Skip site navigation (1)Skip section navigation (2)
Date:      Fri, 28 Apr 2000 06:52:32 +0930 (CST)
From:      james <wabit@adl.ussr.net>
To:        Eric Withabee <ericwithabee@hotmail.com>
Cc:        freebsd-questions@FreeBSD.ORG
Subject:   Re: Network interface hanging on 3.3-RELEASE system
Message-ID:  <Pine.BSF.4.21.0004280651490.8893-100000@gw.Adl.USSR.net>
In-Reply-To: <20000427210353.79863.qmail@hotmail.com>

next in thread | previous in thread | raw e-mail | index | archive | help
I had this problem when my CPU fan was buggered, might be worth looking at
that?

regards
james


On Thu, 27 Apr 2000, Eric Withabee wrote:

> Date: Thu, 27 Apr 2000 17:03:53 EDT
> From: Eric Withabee <ericwithabee@hotmail.com>
> To: freebsd-questions@FreeBSD.ORG
> Subject: Network interface hanging on 3.3-RELEASE system
> 
> Hello.

● **Task directions**:
Continue the FreeBSD mailing-list post about the hanging network interface from its last line.

● **Source excerpt**:
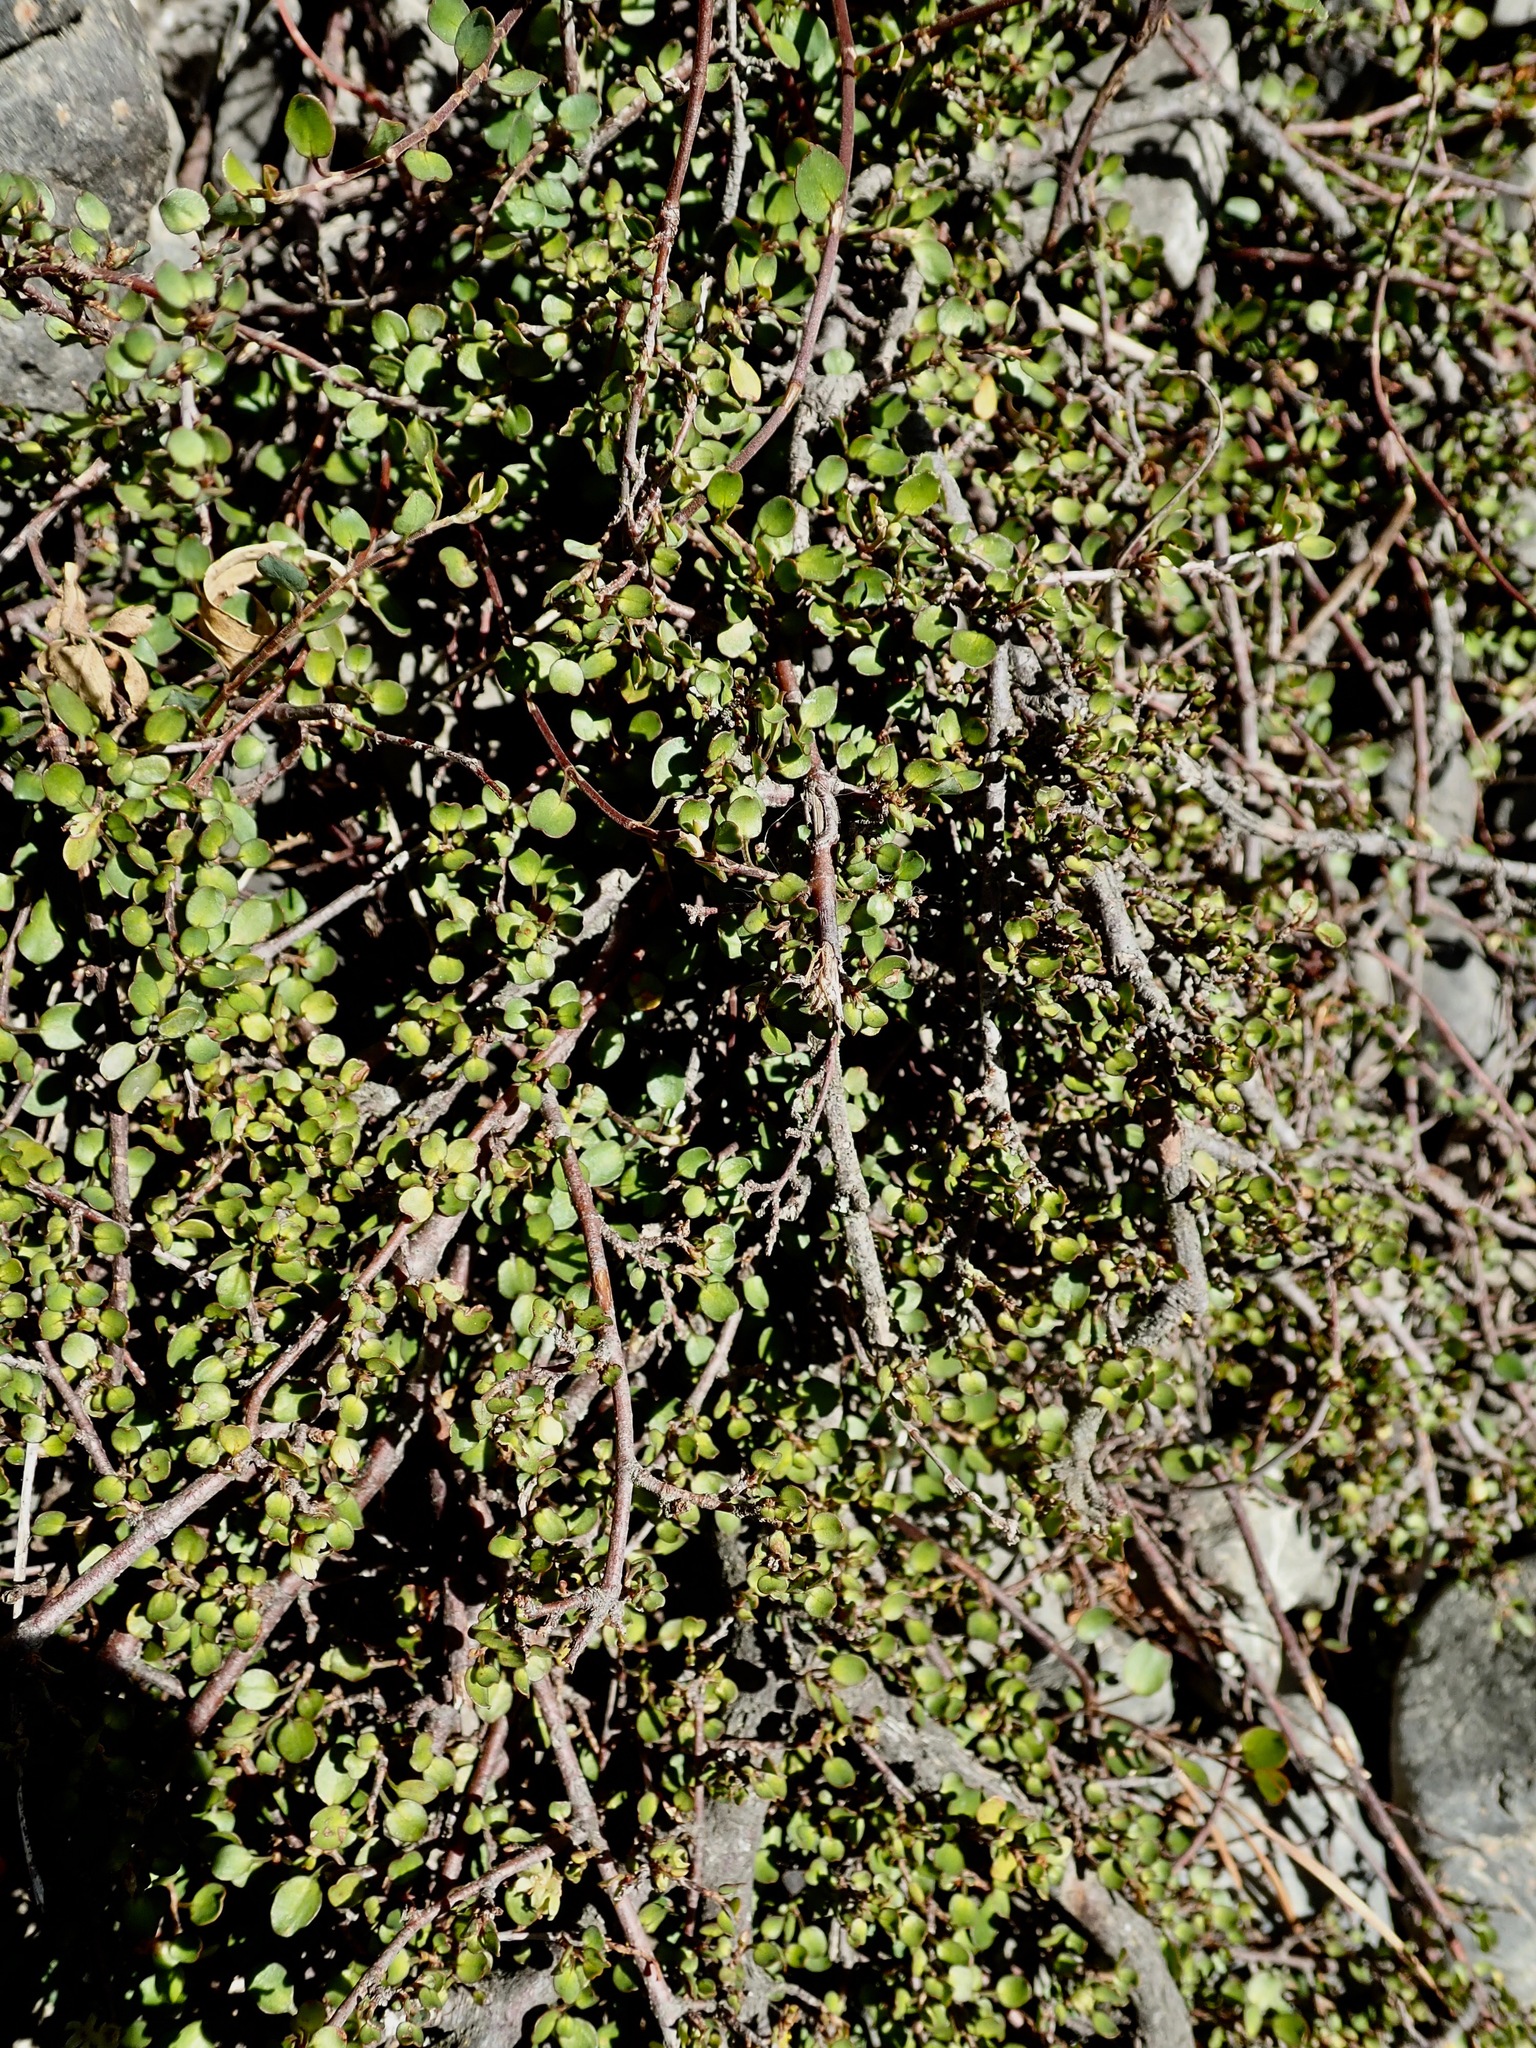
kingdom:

● **Exercise output**:
> 
> I'm experiencing some strange problems with a 3.3-RELEASE system.  It runs 
> fine for a few days, then it starts getting a continually increasing number 
> of TCP connections stuck in the TIME_WAIT state.  The number of connections 
> keeps building until it reaches a total of about 4000 TCP connections, then 
> the server simply stops responding to any requests from the network. From 
> the time the connections start building up to the time the server hangs 
> varies from under half an hour to a few hours.  Again, once the buildup 
> starts, the number of connections in the TIME_WAIT state only increases.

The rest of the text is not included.